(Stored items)
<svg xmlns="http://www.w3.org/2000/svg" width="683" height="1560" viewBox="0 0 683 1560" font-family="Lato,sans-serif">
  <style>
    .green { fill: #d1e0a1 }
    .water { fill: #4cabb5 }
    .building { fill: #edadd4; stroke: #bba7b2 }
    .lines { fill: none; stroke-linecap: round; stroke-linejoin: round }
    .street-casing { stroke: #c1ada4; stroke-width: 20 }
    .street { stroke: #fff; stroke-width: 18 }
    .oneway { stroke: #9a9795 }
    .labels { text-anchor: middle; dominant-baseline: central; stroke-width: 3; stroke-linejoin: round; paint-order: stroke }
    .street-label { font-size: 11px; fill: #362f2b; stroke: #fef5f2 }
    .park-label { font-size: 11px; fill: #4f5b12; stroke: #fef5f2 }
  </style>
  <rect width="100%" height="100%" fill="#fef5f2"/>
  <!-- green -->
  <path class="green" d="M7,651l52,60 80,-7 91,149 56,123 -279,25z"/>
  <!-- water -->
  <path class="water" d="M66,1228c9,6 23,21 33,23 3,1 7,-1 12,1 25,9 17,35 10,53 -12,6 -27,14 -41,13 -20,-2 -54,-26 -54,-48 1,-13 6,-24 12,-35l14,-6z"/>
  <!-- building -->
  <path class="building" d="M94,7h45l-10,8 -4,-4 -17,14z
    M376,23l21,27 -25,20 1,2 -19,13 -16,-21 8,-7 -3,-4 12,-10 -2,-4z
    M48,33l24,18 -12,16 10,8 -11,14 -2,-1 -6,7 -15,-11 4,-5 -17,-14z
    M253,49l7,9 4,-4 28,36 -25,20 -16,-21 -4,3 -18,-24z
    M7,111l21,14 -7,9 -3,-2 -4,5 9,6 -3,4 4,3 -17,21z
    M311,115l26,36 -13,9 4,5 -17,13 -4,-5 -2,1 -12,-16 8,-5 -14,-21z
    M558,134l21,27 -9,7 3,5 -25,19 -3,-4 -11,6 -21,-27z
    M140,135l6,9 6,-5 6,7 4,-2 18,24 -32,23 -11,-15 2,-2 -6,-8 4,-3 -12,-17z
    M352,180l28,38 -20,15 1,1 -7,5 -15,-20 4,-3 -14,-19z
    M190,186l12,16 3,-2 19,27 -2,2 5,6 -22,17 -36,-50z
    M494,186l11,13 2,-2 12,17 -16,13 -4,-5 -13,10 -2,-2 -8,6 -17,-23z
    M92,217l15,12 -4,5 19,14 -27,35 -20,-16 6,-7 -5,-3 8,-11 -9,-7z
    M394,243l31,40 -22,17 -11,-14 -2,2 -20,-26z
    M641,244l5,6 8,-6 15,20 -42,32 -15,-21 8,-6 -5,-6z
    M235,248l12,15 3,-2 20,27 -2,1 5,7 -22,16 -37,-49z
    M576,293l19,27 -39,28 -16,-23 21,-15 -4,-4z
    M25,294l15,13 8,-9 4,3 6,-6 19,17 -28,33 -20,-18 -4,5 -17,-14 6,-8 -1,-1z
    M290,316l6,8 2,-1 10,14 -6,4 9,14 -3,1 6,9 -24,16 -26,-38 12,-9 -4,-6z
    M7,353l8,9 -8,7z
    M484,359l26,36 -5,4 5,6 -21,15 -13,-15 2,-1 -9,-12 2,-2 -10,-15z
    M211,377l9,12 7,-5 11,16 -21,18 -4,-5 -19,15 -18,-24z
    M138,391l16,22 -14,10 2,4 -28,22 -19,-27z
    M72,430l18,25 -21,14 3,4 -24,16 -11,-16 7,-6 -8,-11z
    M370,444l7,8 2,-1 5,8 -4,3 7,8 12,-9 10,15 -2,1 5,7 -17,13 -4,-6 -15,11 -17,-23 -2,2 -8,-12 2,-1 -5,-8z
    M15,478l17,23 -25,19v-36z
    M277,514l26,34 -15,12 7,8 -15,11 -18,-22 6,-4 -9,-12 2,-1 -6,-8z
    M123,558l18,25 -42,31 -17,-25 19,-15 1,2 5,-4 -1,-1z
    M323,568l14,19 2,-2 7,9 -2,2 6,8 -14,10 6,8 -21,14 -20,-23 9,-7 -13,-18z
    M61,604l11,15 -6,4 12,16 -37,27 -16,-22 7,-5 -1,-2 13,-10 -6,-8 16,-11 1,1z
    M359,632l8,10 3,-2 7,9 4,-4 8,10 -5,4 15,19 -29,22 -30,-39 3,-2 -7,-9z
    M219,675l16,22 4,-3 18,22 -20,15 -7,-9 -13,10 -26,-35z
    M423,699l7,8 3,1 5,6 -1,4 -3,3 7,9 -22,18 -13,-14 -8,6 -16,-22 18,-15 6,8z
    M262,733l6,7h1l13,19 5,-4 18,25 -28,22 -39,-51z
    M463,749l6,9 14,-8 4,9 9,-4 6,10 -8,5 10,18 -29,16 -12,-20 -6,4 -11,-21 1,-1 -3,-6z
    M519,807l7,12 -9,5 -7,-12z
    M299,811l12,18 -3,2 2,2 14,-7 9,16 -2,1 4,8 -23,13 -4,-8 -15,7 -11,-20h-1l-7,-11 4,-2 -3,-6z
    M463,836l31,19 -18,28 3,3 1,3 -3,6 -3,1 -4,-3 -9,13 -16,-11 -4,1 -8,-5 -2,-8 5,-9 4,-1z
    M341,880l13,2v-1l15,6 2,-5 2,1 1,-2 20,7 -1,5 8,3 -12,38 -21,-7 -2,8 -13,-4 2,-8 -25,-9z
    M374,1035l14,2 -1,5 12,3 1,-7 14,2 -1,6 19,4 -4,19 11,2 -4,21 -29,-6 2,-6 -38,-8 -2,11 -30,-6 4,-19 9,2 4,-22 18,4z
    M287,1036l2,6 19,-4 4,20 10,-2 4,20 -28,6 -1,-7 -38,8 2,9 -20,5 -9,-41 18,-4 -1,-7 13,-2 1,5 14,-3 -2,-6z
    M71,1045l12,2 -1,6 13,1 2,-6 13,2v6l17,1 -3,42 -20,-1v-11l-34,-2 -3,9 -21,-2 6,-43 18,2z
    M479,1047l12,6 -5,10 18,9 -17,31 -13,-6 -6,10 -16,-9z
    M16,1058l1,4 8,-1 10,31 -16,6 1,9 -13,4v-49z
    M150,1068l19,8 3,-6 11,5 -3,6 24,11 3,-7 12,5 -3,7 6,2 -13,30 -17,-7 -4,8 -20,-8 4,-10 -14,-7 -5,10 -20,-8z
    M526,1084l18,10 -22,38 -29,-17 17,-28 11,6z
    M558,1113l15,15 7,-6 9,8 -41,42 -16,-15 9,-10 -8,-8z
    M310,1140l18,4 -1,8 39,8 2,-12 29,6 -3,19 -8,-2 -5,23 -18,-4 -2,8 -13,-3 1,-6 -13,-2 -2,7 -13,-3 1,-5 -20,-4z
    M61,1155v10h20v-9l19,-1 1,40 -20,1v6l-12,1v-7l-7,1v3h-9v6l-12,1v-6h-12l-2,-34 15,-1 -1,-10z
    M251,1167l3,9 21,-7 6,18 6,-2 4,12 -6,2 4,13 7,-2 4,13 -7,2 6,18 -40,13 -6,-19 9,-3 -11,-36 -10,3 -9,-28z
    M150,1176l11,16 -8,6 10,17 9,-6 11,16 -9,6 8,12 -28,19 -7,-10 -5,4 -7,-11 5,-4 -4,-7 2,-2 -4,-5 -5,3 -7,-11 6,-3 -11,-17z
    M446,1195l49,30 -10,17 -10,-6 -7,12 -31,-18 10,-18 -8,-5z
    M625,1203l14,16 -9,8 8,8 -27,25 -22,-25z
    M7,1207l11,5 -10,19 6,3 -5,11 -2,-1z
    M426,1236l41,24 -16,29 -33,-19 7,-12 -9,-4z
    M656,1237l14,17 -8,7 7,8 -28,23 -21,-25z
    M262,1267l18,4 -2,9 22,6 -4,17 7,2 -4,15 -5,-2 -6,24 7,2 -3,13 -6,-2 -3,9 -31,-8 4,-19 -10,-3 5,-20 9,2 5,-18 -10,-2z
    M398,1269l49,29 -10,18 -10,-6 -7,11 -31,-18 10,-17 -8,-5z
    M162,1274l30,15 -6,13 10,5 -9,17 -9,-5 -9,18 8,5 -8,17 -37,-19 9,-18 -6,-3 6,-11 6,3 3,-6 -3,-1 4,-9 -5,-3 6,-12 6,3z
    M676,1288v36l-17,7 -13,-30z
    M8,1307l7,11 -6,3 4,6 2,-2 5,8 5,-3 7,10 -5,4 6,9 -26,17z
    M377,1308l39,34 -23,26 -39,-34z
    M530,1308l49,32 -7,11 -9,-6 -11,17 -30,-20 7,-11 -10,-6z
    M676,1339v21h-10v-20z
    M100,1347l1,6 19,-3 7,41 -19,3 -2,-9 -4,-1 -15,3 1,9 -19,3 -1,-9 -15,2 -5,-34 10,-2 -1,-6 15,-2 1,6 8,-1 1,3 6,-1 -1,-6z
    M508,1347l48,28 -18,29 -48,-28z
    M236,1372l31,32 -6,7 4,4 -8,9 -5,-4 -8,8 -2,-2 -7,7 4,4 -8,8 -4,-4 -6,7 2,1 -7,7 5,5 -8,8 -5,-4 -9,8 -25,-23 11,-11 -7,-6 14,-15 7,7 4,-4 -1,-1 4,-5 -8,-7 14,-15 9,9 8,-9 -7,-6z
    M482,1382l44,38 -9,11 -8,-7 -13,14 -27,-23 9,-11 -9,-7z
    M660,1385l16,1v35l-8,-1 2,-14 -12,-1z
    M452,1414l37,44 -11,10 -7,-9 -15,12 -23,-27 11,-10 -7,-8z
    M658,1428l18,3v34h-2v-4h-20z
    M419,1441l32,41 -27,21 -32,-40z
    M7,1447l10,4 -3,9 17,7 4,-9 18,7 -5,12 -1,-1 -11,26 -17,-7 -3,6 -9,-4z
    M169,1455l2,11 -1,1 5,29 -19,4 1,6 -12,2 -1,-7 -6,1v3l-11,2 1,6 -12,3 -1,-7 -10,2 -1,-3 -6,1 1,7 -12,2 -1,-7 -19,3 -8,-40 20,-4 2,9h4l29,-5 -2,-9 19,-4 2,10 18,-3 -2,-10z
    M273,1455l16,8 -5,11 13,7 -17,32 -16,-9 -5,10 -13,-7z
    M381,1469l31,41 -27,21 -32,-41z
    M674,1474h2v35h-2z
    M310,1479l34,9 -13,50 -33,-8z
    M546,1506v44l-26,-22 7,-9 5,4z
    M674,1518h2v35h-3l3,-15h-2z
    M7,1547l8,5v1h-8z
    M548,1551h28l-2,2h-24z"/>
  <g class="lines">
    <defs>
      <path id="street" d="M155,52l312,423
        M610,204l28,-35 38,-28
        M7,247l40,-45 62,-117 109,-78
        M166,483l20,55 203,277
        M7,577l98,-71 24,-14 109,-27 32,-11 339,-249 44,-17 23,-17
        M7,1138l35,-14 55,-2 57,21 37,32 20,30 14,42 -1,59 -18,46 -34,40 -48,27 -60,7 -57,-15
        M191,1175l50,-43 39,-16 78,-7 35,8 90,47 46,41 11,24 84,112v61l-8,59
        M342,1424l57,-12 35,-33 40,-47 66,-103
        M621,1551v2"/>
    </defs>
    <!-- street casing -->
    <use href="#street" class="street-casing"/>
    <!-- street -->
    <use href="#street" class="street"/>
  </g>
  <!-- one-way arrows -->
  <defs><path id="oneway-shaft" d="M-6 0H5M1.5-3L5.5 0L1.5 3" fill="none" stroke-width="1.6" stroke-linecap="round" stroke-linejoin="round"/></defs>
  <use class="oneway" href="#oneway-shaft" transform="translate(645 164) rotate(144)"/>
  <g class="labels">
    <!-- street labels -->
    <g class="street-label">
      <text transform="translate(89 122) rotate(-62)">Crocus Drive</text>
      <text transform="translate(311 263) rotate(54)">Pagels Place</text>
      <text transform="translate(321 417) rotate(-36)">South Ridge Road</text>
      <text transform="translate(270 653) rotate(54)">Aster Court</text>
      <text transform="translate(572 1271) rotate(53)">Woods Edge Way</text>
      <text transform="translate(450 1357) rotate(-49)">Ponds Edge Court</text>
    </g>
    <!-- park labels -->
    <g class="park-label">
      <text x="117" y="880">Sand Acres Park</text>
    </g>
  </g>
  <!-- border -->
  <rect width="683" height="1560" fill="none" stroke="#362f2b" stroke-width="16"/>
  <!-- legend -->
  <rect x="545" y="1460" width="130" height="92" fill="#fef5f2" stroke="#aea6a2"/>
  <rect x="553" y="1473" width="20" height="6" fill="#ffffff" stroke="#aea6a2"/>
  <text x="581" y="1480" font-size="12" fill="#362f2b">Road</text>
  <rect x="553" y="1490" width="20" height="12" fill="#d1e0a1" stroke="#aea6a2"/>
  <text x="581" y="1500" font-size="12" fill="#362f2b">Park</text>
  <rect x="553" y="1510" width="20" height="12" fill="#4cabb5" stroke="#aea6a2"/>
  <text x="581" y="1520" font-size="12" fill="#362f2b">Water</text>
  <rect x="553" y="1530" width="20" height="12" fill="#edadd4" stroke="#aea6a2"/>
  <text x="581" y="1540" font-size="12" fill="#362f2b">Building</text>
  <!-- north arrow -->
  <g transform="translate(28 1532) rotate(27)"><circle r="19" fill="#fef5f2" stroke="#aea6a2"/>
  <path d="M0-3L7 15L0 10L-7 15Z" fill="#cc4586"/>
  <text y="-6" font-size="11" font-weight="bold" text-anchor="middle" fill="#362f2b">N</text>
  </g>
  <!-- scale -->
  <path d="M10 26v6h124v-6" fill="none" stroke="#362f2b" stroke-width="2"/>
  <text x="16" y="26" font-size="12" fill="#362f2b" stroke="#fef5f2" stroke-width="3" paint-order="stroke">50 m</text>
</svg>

### EXERCISE
Read through the entries above, and wherever a line holds the string "anchor", copy it.

### RESPONSE TO THIS EXERCISE
    .labels { text-anchor: middle; dominant-baseline: central; stroke-width: 3; stroke-linejoin: round; paint-order: stroke }
  <text y="-6" font-size="11" font-weight="bold" text-anchor="middle" fill="#362f2b">N</text>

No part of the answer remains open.